Un último aspecto que me parece interesante destacar es que, tanto en España como Alemania, los ciudadanos con posiciones más duras son aquellos que más apoyan a la UE. Medido de múltiples maneras, siempre encontramos que los euroentusiastas son más duros en la negociación del Brexit. Los ciudadanos más favorables a la UE quieren imponer una factura del Brexit alta, mientras que los contrarios a la UE aceptan que el Reino Unido salga sin costes. Esta postura más dura de los europeístas no solo se da en las que hemos llamado dimensiones de castigo (lo cual puede ser más comprensible). También comprobamos que mantienen una posición dura en aquellas dimensiones de cooperación, en las que un observador crítico podría argüir que desmontar áreas de integración entre la UE y el Reino Unido sería contrario al espíritu europeísta. Los ciudadanos más favorables a la UE, por ejemplo, están algo más a favor de imponer aranceles al comercio, de impedir la libre provisión de servicios entre la UE y Reino Unido y de no permitir a los británicos participar en los programas europeos. Esta me parece una paradoja, cuando menos, curiosa.

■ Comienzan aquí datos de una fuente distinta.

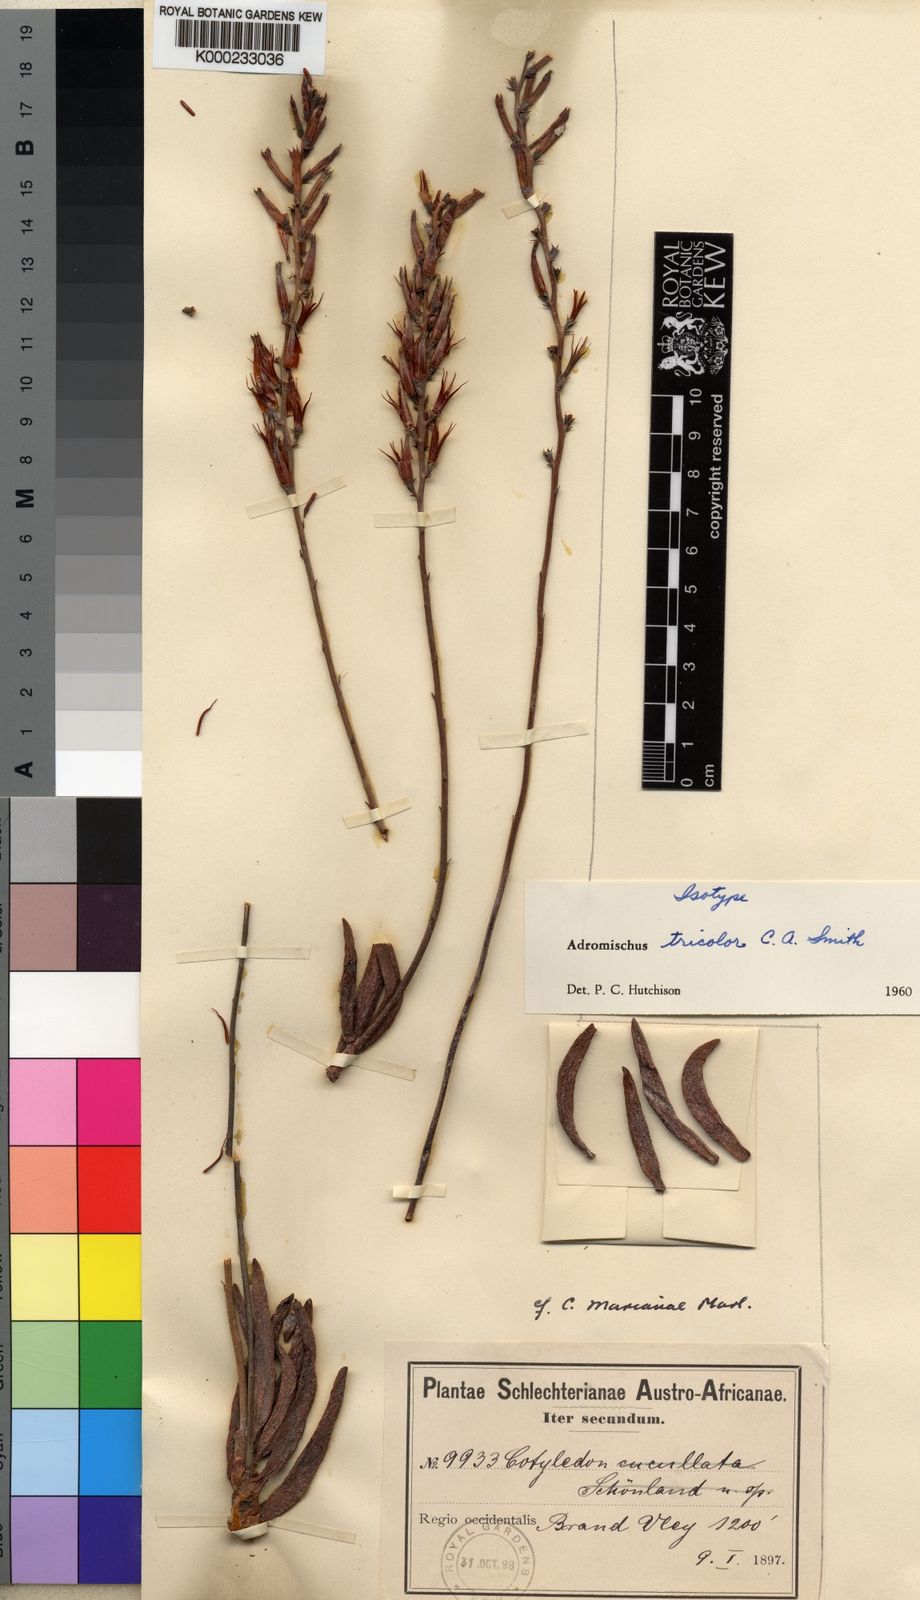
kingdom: Plantae
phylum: Tracheophyta
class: Magnoliopsida
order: Saxifragales
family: Crassulaceae
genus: Adromischus
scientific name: Adromischus filicaulis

La riqueza de estos datos nos permitirá ahondar más en los fundamentos del Brexit en la opinión pública europea. Por ejemplo, en un segundo experimento en que damos información sobre los costes de un Brexit duro para la parte europea, comprobamos que las posiciones duras se reducen (gráfico no mostrado aquí), aunque nunca lo suficiente como para convertir a los europeos hacia un Brexit blando. Lo que sí que podemos concluir es que, en general, los resultados preliminares nos muestran una conclusión clara: los europeos se alinean claramente en posiciones duras frente al Brexit y estas son particularmente duras entre los europeístas y en nuestros encuestados españoles. Estas posiciones a favor de no conceder antes las demandas británicas se mantienen incluso a costa de sufrir costes a corto plazo, lo cual, sin duda, reforzará la posición de la Comisión de mantener una postura inflexible con el Reino Unido en el año que aún nos queda de negociación.